About 7 years ago, we noticed greeting cards from my Grandmother began arriving late. I mention this because my Grandmother had the innate ability to get greetings cards in the hands of the recipient, to the day of said occasion, like magic. From there we noticed other things like mixing up loved ones names, and changes to her perfect penmanship. She began cooking less, and when she did cook, the famous dishes she prepared, tasted a little different. Her frequent drives from Boerne to San Antonio became much less frequent because she was confused and flustered with the 30 mile trip. Soon she stopped cooking entirely and her once immaculately clean home became cluttered. Dressing also became a challenge for her. Unable to judge seasonally appropriate clothes, something one would never think about, became impossible for her. It seemed like this went on for a few years before she began to progress with more concerning effects of the disease. It took about 6 years before my once totally independent Grandmother was no longer able to care for herself. Eating less, balance issues and falling were starting to occur. She became childlike which to me, was a blessing of this illness.
In her last year, I spent lots of time taking care of my Grandmother, almost as if she was my baby. We laughed and had many adventures. I took her for haircuts and walks. We drank chocolate milkshakes at the park at watched the ducks. I held her hand at family gatherings because social situations now made her uncomfortable. All the things that once made her the strong woman she was, had faded.
She may not have known who I was most of the time, but she knew she was safe and loved. She still loved to be outside raking leaves, cleaning her plants, and of course be in the kitchen. We had to remove sharp items and keep a close eye on her while she was in the kitchen. The stove had to be disconnected in order to keep her safe.
Once she began falling and wandering from home, it became clear that she would need more help than what we as a family could do to keep her safe. The difficult decision was made that she would now need to be in a Memory Care Facility. Timing couldn't have been worse with Covid-19 which basically meant we would not be seeing my Grandmother for possibly many months. Well loved by staff, she received the nickname, "Dora the Explorer," because she was always on the move. The staff all told me how sweet and caring she was and how she loved to smile. It was a blessing that she remained loving all throughout her disease.

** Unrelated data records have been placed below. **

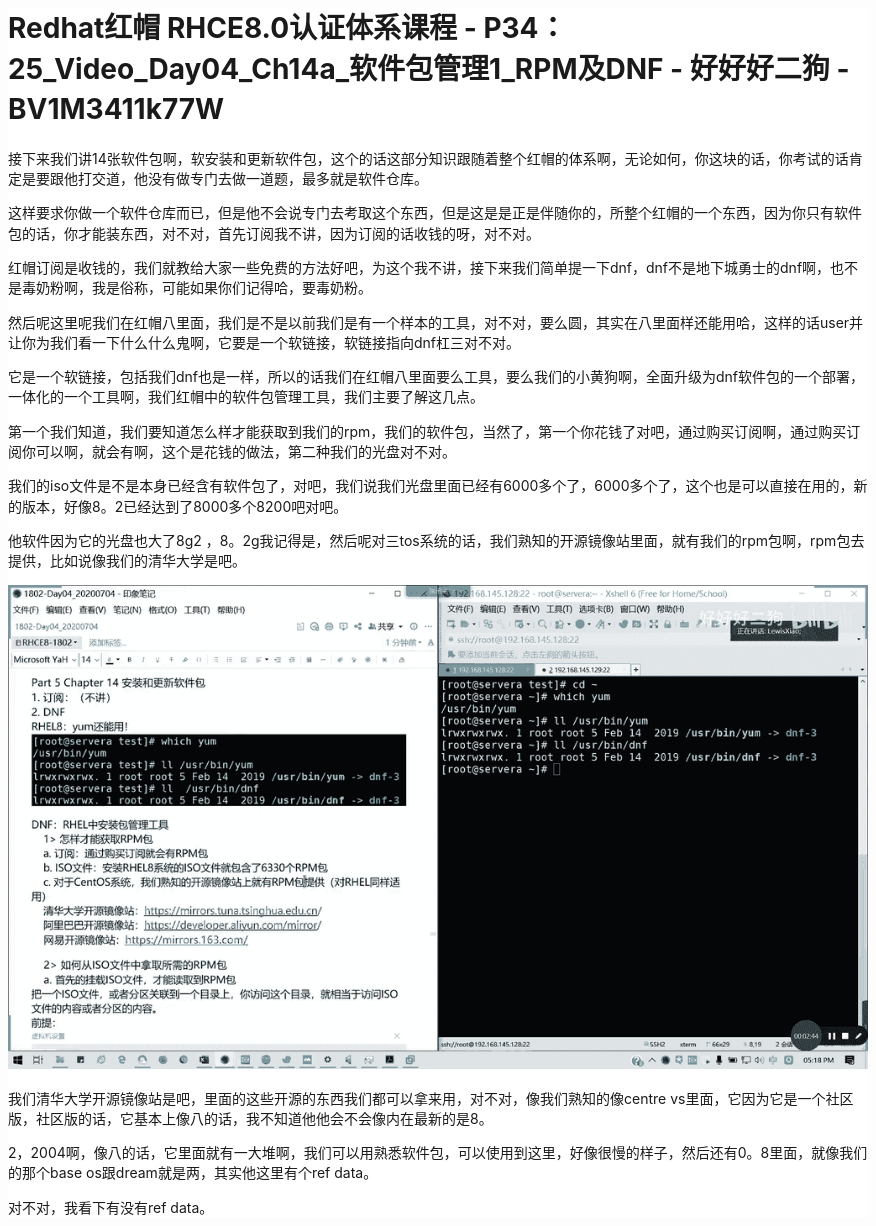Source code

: # Redhat红帽 RHCE8.0认证体系课程 - P34：25_Video_Day04_Ch14a_软件包管理1_RPM及DNF - 好好好二狗 - BV1M3411k77W

接下来我们讲14张软件包啊，软安装和更新软件包，这个的话这部分知识跟随着整个红帽的体系啊，无论如何，你这块的话，你考试的话肯定是要跟他打交道，他没有做专门去做一道题，最多就是软件仓库。

这样要求你做一个软件仓库而已，但是他不会说专门去考取这个东西，但是这是是正是伴随你的，所整个红帽的一个东西，因为你只有软件包的话，你才能装东西，对不对，首先订阅我不讲，因为订阅的话收钱的呀，对不对。

红帽订阅是收钱的，我们就教给大家一些免费的方法好吧，为这个我不讲，接下来我们简单提一下dnf，dnf不是地下城勇士的dnf啊，也不是毒奶粉啊，我是俗称，可能如果你们记得哈，要毒奶粉。

然后呢这里呢我们在红帽八里面，我们是不是以前我们是有一个样本的工具，对不对，要么圆，其实在八里面样还能用哈，这样的话user并让你为我们看一下什么什么鬼啊，它要是一个软链接，软链接指向dnf杠三对不对。

它是一个软链接，包括我们dnf也是一样，所以的话我们在红帽八里面要么工具，要么我们的小黄狗啊，全面升级为dnf软件包的一个部署，一体化的一个工具啊，我们红帽中的软件包管理工具，我们主要了解这几点。

第一个我们知道，我们要知道怎么样才能获取到我们的rpm，我们的软件包，当然了，第一个你花钱了对吧，通过购买订阅啊，通过购买订阅你可以啊，就会有啊，这个是花钱的做法，第二种我们的光盘对不对。

我们的iso文件是不是本身已经含有软件包了，对吧，我们说我们光盘里面已经有6000多个了，6000多个了，这个也是可以直接在用的，新的版本，好像8。2已经达到了8000多个8200吧对吧。

他软件因为它的光盘也大了8g2 ，8。2g我记得是，然后呢对三tos系统的话，我们熟知的开源镜像站里面，就有我们的rpm包啊，rpm包去提供，比如说像我们的清华大学是吧。



![](img/9681137fb1131a8824fe98e73bbf2b27_1.png)

我们清华大学开源镜像站是吧，里面的这些开源的东西我们都可以拿来用，对不对，像我们熟知的像centre vs里面，它因为它是一个社区版，社区版的话，它基本上像八的话，我不知道他他会不会像内在最新的是8。

2，2004啊，像八的话，它里面就有一大堆啊，我们可以用熟悉软件包，可以使用到这里，好像很慢的样子，然后还有0。8里面，就像我们的那个base os跟dream就是两，其实他这里有个ref data。

对不对，我看下有没有ref data。
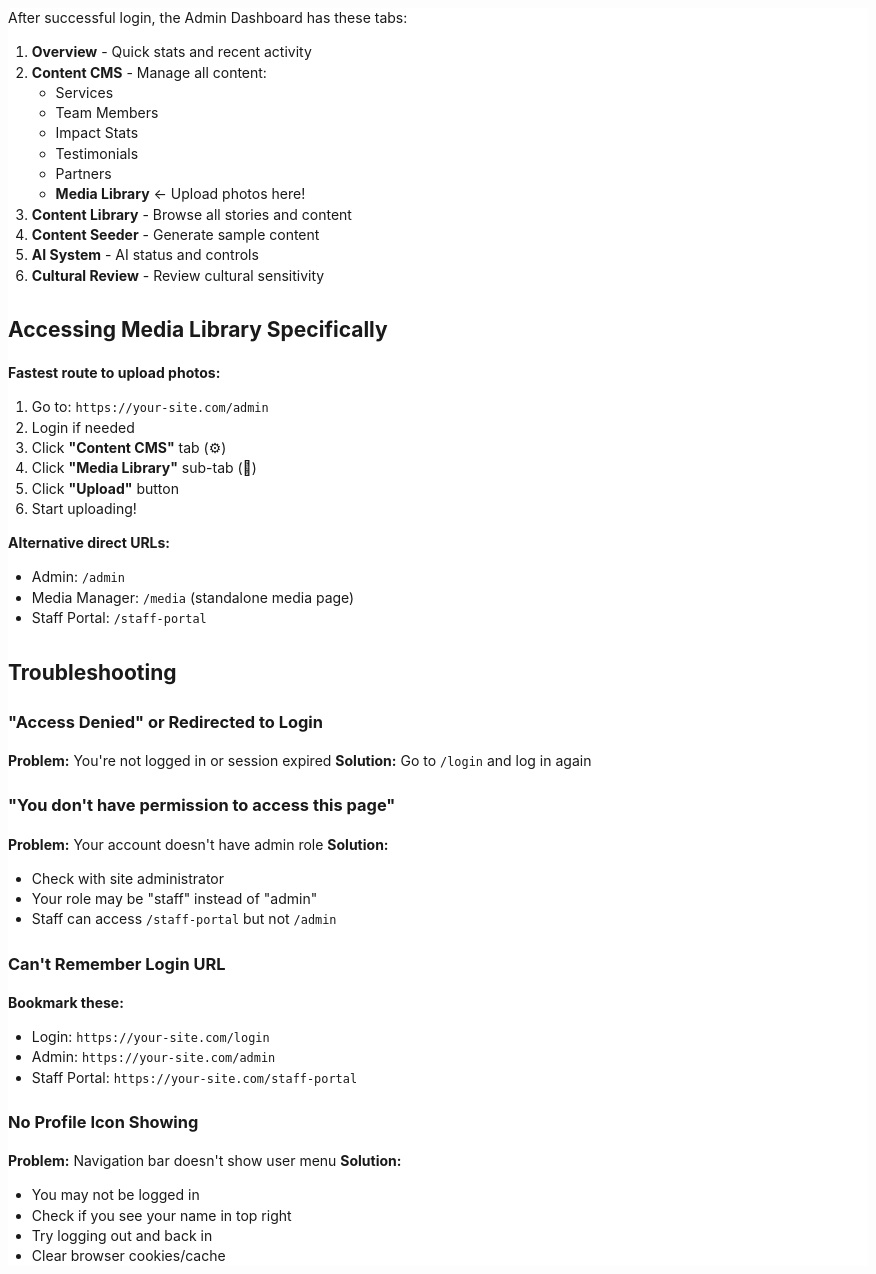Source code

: After successful login, the Admin Dashboard has these tabs:

1. **Overview** - Quick stats and recent activity
2. **Content CMS** - Manage all content:
   - Services
   - Team Members
   - Impact Stats
   - Testimonials
   - Partners
   - **Media Library** ← Upload photos here!
3. **Content Library** - Browse all stories and content
4. **Content Seeder** - Generate sample content
5. **AI System** - AI status and controls
6. **Cultural Review** - Review cultural sensitivity

## Accessing Media Library Specifically

**Fastest route to upload photos:**

1. Go to: `https://your-site.com/admin`
2. Login if needed
3. Click **"Content CMS"** tab (⚙️)
4. Click **"Media Library"** sub-tab (📸)
5. Click **"Upload"** button
6. Start uploading!

**Alternative direct URLs:**
- Admin: `/admin`
- Media Manager: `/media` (standalone media page)
- Staff Portal: `/staff-portal`

## Troubleshooting

### "Access Denied" or Redirected to Login
**Problem:** You're not logged in or session expired
**Solution:** Go to `/login` and log in again

### "You don't have permission to access this page"
**Problem:** Your account doesn't have admin role
**Solution:**
- Check with site administrator
- Your role may be "staff" instead of "admin"
- Staff can access `/staff-portal` but not `/admin`

### Can't Remember Login URL
**Bookmark these:**
- Login: `https://your-site.com/login`
- Admin: `https://your-site.com/admin`
- Staff Portal: `https://your-site.com/staff-portal`

### No Profile Icon Showing
**Problem:** Navigation bar doesn't show user menu
**Solution:**
- You may not be logged in
- Check if you see your name in top right
- Try logging out and back in
- Clear browser cookies/cache
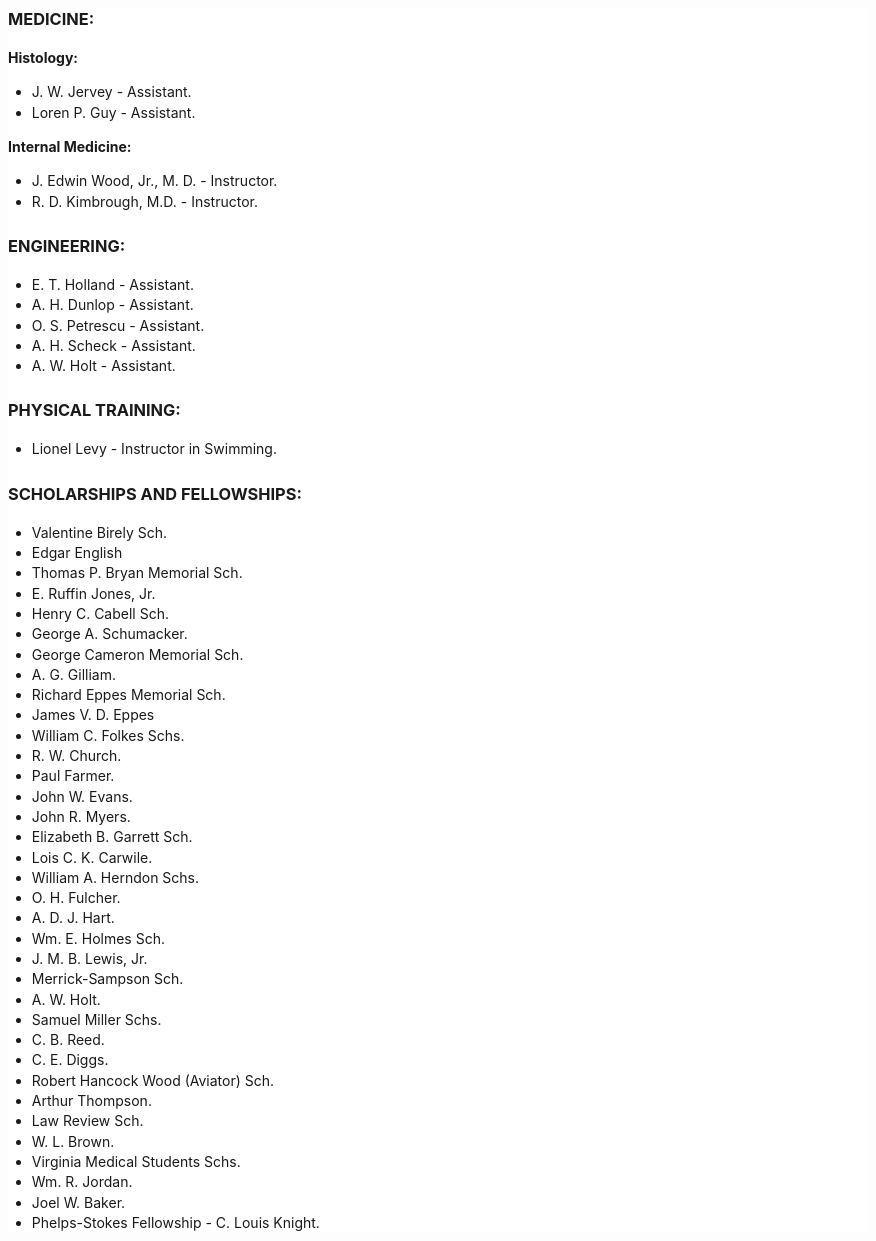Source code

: ### MEDICINE:

**Histology:**

* J. W. Jervey - Assistant.
* Loren P. Guy - Assistant.

**Internal Medicine:**

* J. Edwin Wood, Jr., M. D. - Instructor.
* R. D. Kimbrough, M.D. - Instructor.

### ENGINEERING:

* E. T. Holland - Assistant.
* A. H. Dunlop - Assistant.
* O. S. Petrescu - Assistant.
* A. H. Scheck - Assistant.
* A. W. Holt - Assistant.

### PHYSICAL TRAINING:

* Lionel Levy - Instructor in Swimming.

### SCHOLARSHIPS AND FELLOWSHIPS:

* Valentine Birely Sch.
* Edgar English
* Thomas P. Bryan Memorial Sch.
* E. Ruffin Jones, Jr.
* Henry C. Cabell Sch.
* George A. Schumacker.
* George Cameron Memorial Sch.
* A. G. Gilliam.
* Richard Eppes Memorial Sch.
* James V. D. Eppes
* William C. Folkes Schs.
* R. W. Church.
* Paul Farmer.
* John W. Evans.
* John R. Myers.
* Elizabeth B. Garrett Sch.
* Lois C. K. Carwile.
* William A. Herndon Schs.
* O. H. Fulcher.
* A. D. J. Hart.
* Wm. E. Holmes Sch.
* J. M. B. Lewis, Jr.
* Merrick-Sampson Sch.
* A. W. Holt.
* Samuel Miller Schs.
* C. B. Reed.
* C. E. Diggs.
* Robert Hancock Wood (Aviator) Sch.
* Arthur Thompson.
* Law Review Sch.
* W. L. Brown.
* Virginia Medical Students Schs.
* Wm. R. Jordan.
* Joel W. Baker.
* Phelps-Stokes Fellowship - C. Louis Knight.
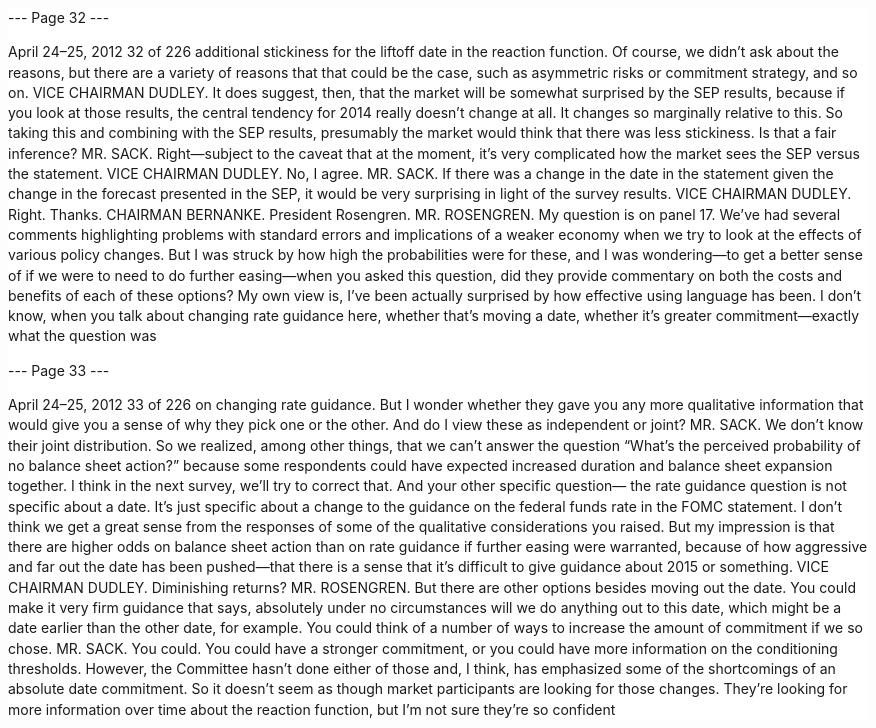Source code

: --- Page 32 ---

April 24–25, 2012 32 of 226
additional stickiness for the liftoff date in the reaction function. Of course, we didn’t ask about
the reasons, but there are a variety of reasons that that could be the case, such as asymmetric
risks or commitment strategy, and so on.
VICE CHAIRMAN DUDLEY. It does suggest, then, that the market will be somewhat
surprised by the SEP results, because if you look at those results, the central tendency for 2014
really doesn’t change at all. It changes so marginally relative to this. So taking this and
combining with the SEP results, presumably the market would think that there was less
stickiness. Is that a fair inference?
MR. SACK. Right—subject to the caveat that at the moment, it’s very complicated how
the market sees the SEP versus the statement.
VICE CHAIRMAN DUDLEY. No, I agree.
MR. SACK. If there was a change in the date in the statement given the change in the
forecast presented in the SEP, it would be very surprising in light of the survey results.
VICE CHAIRMAN DUDLEY. Right. Thanks.
CHAIRMAN BERNANKE. President Rosengren.
MR. ROSENGREN. My question is on panel 17. We’ve had several comments
highlighting problems with standard errors and implications of a weaker economy when we try
to look at the effects of various policy changes. But I was struck by how high the probabilities
were for these, and I was wondering—to get a better sense of if we were to need to do further
easing—when you asked this question, did they provide commentary on both the costs and
benefits of each of these options? My own view is, I’ve been actually surprised by how effective
using language has been. I don’t know, when you talk about changing rate guidance here,
whether that’s moving a date, whether it’s greater commitment—exactly what the question was

--- Page 33 ---

April 24–25, 2012 33 of 226
on changing rate guidance. But I wonder whether they gave you any more qualitative
information that would give you a sense of why they pick one or the other. And do I view these
as independent or joint?
MR. SACK. We don’t know their joint distribution. So we realized, among other things,
that we can’t answer the question “What’s the perceived probability of no balance sheet action?”
because some respondents could have expected increased duration and balance sheet expansion
together. I think in the next survey, we’ll try to correct that. And your other specific question—
the rate guidance question is not specific about a date. It’s just specific about a change to the
guidance on the federal funds rate in the FOMC statement. I don’t think we get a great sense
from the responses of some of the qualitative considerations you raised. But my impression is
that there are higher odds on balance sheet action than on rate guidance if further easing were
warranted, because of how aggressive and far out the date has been pushed—that there is a sense
that it’s difficult to give guidance about 2015 or something.
VICE CHAIRMAN DUDLEY. Diminishing returns?
MR. ROSENGREN. But there are other options besides moving out the date. You could
make it very firm guidance that says, absolutely under no circumstances will we do anything out
to this date, which might be a date earlier than the other date, for example. You could think of a
number of ways to increase the amount of commitment if we so chose.
MR. SACK. You could. You could have a stronger commitment, or you could have
more information on the conditioning thresholds. However, the Committee hasn’t done either of
those and, I think, has emphasized some of the shortcomings of an absolute date commitment.
So it doesn’t seem as though market participants are looking for those changes. They’re looking
for more information over time about the reaction function, but I’m not sure they’re so confident
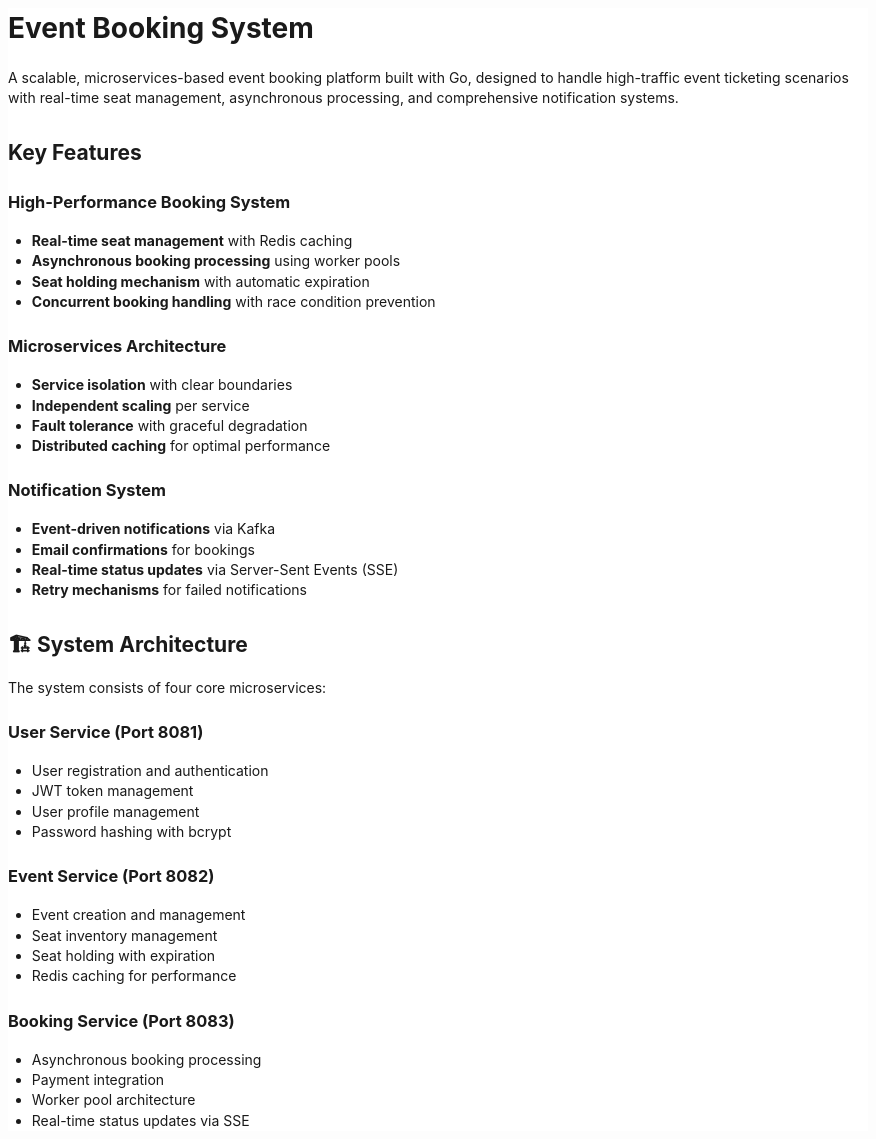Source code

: # Event Booking System

A scalable, microservices-based event booking platform built with Go, designed to handle high-traffic event ticketing scenarios with real-time seat management, asynchronous processing, and comprehensive notification systems.

##  Key Features

### High-Performance Booking System
- **Real-time seat management** with Redis caching
- **Asynchronous booking processing** using worker pools
- **Seat holding mechanism** with automatic expiration
- **Concurrent booking handling** with race condition prevention

### Microservices Architecture
- **Service isolation** with clear boundaries
- **Independent scaling** per service
- **Fault tolerance** with graceful degradation
- **Distributed caching** for optimal performance

### Notification System
- **Event-driven notifications** via Kafka
- **Email confirmations** for bookings
- **Real-time status updates** via Server-Sent Events (SSE)
- **Retry mechanisms** for failed notifications

## 🏗️ System Architecture

The system consists of four core microservices:

### User Service (Port 8081)
- User registration and authentication
- JWT token management
- User profile management
- Password hashing with bcrypt

### Event Service (Port 8082)
- Event creation and management
- Seat inventory management
- Seat holding with expiration
- Redis caching for performance

### Booking Service (Port 8083)
- Asynchronous booking processing
- Payment integration
- Worker pool architecture
- Real-time status updates via SSE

There was not a person that met Dora that didn't feel the love and grace she exuded. Her smile was bright and contagious. She always had an angelic presence about her.
On the afternoon of September 3rd 2020, Dora's battle with Alzheimer's ended. It is because of the strength my Grandmother possessed in life, that will enable our family to persevere through this difficult time.
I remember taking walks with my Grandmother as a child to look at wildflowers. Bluebonnets were always her favorite. I walk for Dora's Bluebonnets.